# Nerja need flying lessons to complete JAA/PPL need an english instructor and work!



## Vista Nueva (Jun 5, 2009)

lane: I am moving from the UK - on a flying visit (No pun intended --- Ok it was)
on Sunday 7th June til Thurs 11th. Hoping to check out the local airfields. I have done 45hrs of flying in the UK want to get my PPL/JAR and hopefully progress to instructor level. 

Anyone have contacts at an airfield local to Nerja who I may be able to visit next week?


----------



## jojo (Sep 20, 2007)

Vista Nueva said:


> lane: I am moving from the UK - on a flying visit (No pun intended --- Ok it was)
> on Sunday 7th June til Thurs 11th. Hoping to check out the local airfields. I have done 45hrs of flying in the UK want to get my PPL/JAR and hopefully progress to instructor level.
> 
> Anyone have contacts at an airfield local to Nerja who I may be able to visit next week?



Are there any airfields near Nerja??? There are a few posters on here from that area who will know and help. Obviously theres Malaga airport, Nerja's quite a drive from there, altho do-able. My family in the UK are associated with flying etc, but not here!! 

Jo xxx


----------



## Vista Nueva (Jun 5, 2009)

jojo said:


> Are there any airfields near Nerja??? There are a few posters on here from that area who will know and help. Obviously theres Malaga airport, Nerja's quite a drive from there, altho do-able.
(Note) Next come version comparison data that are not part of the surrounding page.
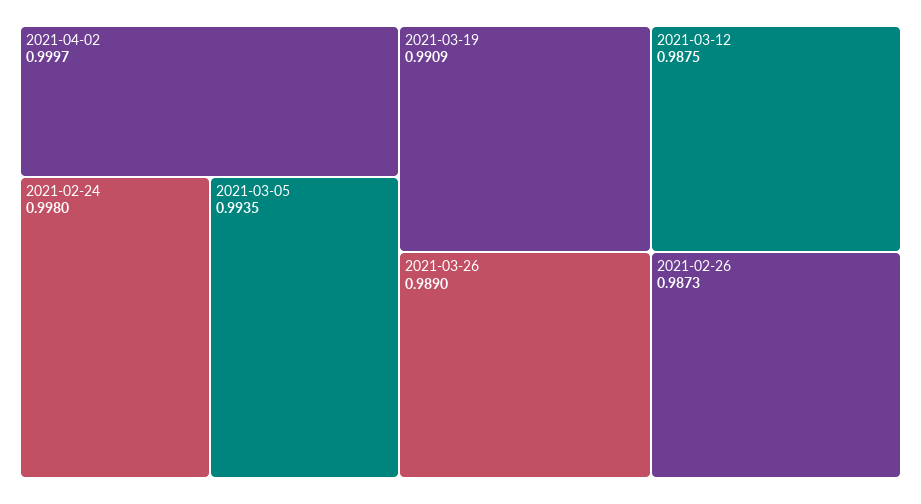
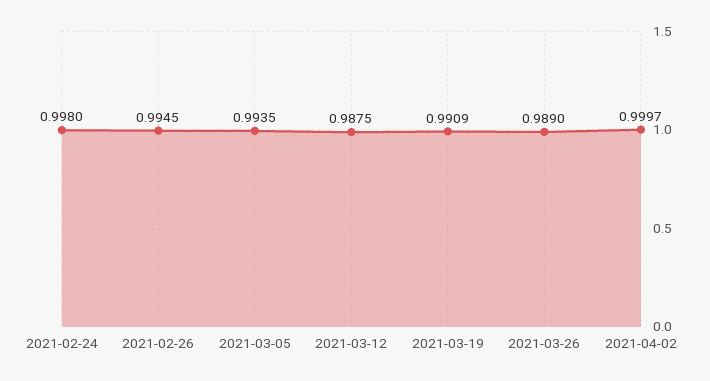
  {
    "2021-04-02": 0.9997,
    "2021-02-24": 0.998,
    "2021-03-05": 0.9935,
    "2021-03-19": 0.9909,
    "2021-03-26": 0.989,
    "2021-03-12": 0.9875,
-   "2021-02-26": 0.9873
+   "2021-02-26": 0.9945
  }

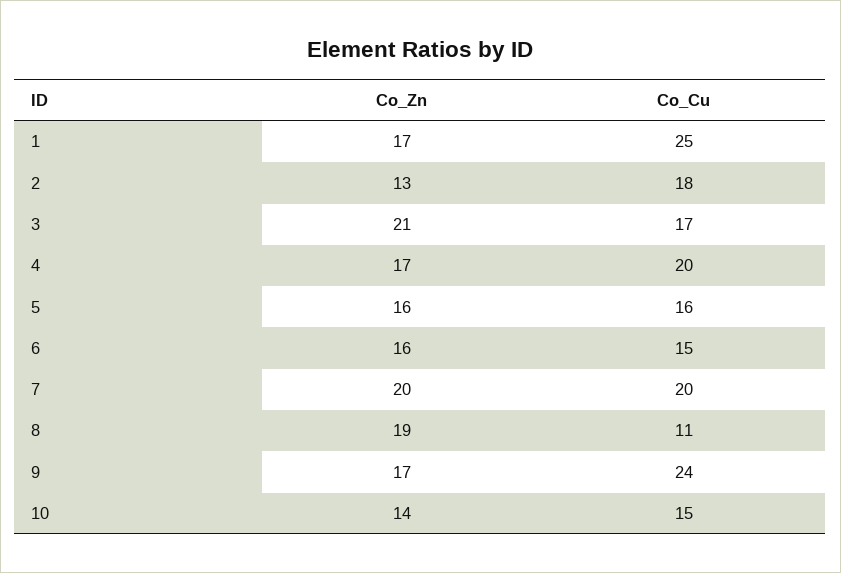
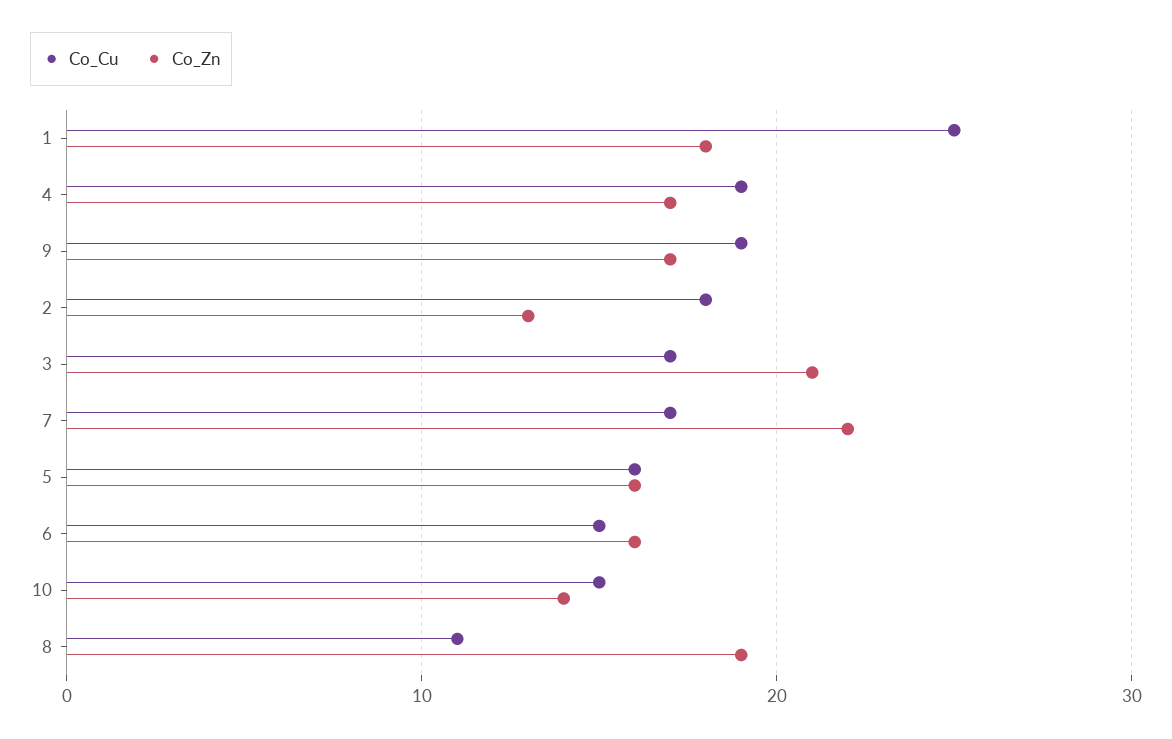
  {
    "Co_Zn": {
-     "1": 17,
+     "1": 18,
      "2": 13,
      "3": 21,
      "4": 17,
      "5": 16,
      "6": 16,
-     "7": 20,
+     "7": 22,
      "8": 19,
      "9": 17,
      "10": 14
    },
    "Co_Cu": {
      "1": 25,
      "2": 18,
      "3": 17,
-     "4": 20,
+     "4": 19,
      "5": 16,
      "6": 15,
-     "7": 20,
+     "7": 17,
      "8": 11,
-     "9": 24,
+     "9": 19,
      "10": 15
    }
  }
My family in the UK are associated with flying etc, but not here!!
> 
> Jo xxx


lane: Real Aeroclub in Malaga is all I can find too, I will be living in Nerja though I am willing to commute just after any contacts that can help me out - I will be there for 4 days from this sunday (7th to 11th June 09)


----------



## SteveHall (Oct 17, 2008)

Yes, there is one near Jardines del Trapiche Vélez-Málaga

Real Aeroclub de Málaga - [email protected]


----------